Your instructions: Pick out every line in the entries below that contains the word "ohne", and copy each one in full.

Available data:
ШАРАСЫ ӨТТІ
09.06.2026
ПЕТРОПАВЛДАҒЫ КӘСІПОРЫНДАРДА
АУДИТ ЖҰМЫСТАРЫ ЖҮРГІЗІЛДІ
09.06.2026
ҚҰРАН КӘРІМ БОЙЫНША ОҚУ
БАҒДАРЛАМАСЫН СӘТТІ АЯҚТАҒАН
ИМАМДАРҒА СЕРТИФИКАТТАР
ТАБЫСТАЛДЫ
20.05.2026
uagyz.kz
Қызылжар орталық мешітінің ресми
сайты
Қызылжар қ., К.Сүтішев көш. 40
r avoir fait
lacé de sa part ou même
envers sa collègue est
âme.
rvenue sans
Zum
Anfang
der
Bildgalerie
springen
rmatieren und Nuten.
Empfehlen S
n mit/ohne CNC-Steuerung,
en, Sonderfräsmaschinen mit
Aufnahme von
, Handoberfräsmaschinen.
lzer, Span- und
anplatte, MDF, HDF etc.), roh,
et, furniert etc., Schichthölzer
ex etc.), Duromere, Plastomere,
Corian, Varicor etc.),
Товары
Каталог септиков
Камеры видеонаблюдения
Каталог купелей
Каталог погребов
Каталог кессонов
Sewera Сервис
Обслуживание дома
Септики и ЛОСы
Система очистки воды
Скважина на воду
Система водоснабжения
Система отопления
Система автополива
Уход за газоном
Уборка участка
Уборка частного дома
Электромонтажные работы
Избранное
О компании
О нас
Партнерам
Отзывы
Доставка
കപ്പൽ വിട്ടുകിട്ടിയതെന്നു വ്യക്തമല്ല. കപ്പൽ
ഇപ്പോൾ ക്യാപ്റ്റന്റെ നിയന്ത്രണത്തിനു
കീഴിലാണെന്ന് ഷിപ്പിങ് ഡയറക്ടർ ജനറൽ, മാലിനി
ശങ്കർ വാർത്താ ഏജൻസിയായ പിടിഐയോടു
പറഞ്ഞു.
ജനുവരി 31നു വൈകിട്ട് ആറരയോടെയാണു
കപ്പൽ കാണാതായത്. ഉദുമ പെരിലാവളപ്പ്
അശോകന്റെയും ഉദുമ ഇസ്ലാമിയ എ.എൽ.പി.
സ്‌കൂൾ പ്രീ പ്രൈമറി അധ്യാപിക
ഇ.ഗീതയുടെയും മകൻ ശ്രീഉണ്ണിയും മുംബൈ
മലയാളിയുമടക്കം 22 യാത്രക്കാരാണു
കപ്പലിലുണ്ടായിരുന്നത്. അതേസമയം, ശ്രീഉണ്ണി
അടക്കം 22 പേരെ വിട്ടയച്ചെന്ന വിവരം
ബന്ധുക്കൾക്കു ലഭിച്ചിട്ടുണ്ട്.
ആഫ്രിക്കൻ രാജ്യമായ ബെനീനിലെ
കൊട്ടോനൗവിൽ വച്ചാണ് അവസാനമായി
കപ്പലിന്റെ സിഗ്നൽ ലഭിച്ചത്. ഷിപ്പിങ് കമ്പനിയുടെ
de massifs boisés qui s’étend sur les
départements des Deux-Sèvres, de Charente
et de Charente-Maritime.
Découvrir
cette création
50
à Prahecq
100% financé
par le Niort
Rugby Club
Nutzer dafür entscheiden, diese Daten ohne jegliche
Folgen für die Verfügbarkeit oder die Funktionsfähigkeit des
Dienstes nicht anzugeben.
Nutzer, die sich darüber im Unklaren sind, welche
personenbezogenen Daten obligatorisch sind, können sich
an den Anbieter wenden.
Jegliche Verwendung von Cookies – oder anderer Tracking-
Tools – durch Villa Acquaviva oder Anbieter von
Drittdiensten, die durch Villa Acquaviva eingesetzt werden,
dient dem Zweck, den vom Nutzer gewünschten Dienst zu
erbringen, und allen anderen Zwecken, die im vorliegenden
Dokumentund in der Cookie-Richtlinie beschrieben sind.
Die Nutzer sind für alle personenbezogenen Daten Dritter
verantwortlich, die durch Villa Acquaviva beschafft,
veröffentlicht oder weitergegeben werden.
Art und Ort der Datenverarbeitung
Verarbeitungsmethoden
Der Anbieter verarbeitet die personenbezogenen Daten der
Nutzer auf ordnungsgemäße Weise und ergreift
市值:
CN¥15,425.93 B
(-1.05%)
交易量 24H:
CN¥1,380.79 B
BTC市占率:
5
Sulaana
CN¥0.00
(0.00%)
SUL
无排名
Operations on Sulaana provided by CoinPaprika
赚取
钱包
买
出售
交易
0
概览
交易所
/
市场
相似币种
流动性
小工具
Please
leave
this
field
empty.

Output:
n mit/ohne CNC-Steuerung,
Nutzer dafür entscheiden, diese Daten ohne jegliche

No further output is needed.